Work order -
Filter the entries that follow, copying every line in which the word "להסרת" appears.

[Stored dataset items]
*** Begin section ***
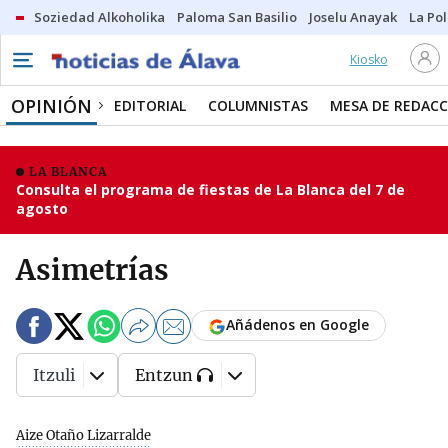
Soziedad Alkoholika
Paloma San Basilio
Joselu Anayak
La Po
Kiosko
OPINIÓN
EDITORIAL
COLUMNISTAS
MESA DE REDAC
LA BLANCA
Consulta el programa de fiestas de La Blanca del 7 de
agosto
Asimetrías
Añádenos en Google
Itzuli
Entzun
Aize Otaño Lizarralde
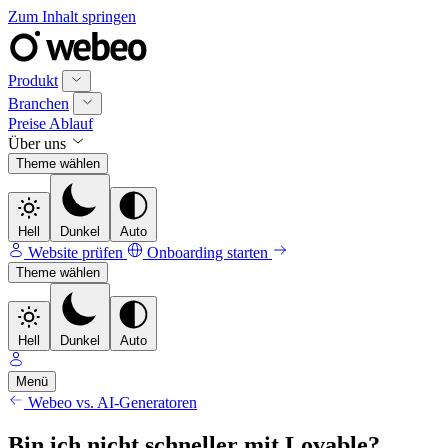
Zum Inhalt springen
Produkt
Branchen
Preise
Ablauf
Über uns
Theme wählen
Hell
Dunkel
Auto
Website prüfen
Onboarding starten
Theme wählen
Hell
Dunkel
Auto
Menü
Webeo vs. AI-Generatoren
Bin ich nicht schneller mit Lovable?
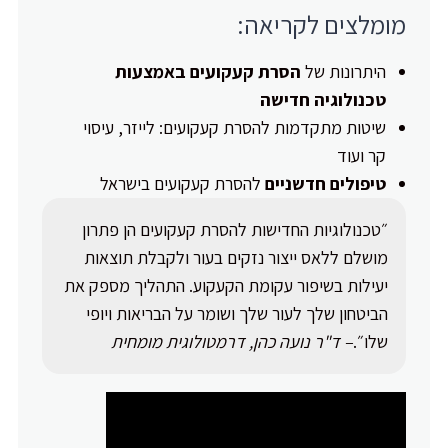
מומלצים לקריאה:
היתרונות של
הסרת קעקועים באמצעות
טכנולוגיה חדישה
שיטות מתקדמות להסרת קעקועים: לייזר, עיסוי
קר ועוד
טיפולים חדשניים
להסרת קעקועים בישראל
״טכנולוגיות החדישות להסרת קעקועים הן פתרון
מושלם ללאס ייצור נזקים בעור ולקבלת תוצאות
יעילות בשיפור עקומת הקעקוע. התהליך מספק את
הביטחון שלך לעור שלך ושומר על הבריאות ויופי
שלו״.
– ד"ר נועה כהן, דרמטולוגית מומחית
*** End section ***
Answer below -
שיטות מתקדמות להסרת קעקועים: לייזר, עיסוי
להסרת קעקועים בישראל
״טכנולוגיות החדישות להסרת קעקועים הן פתרון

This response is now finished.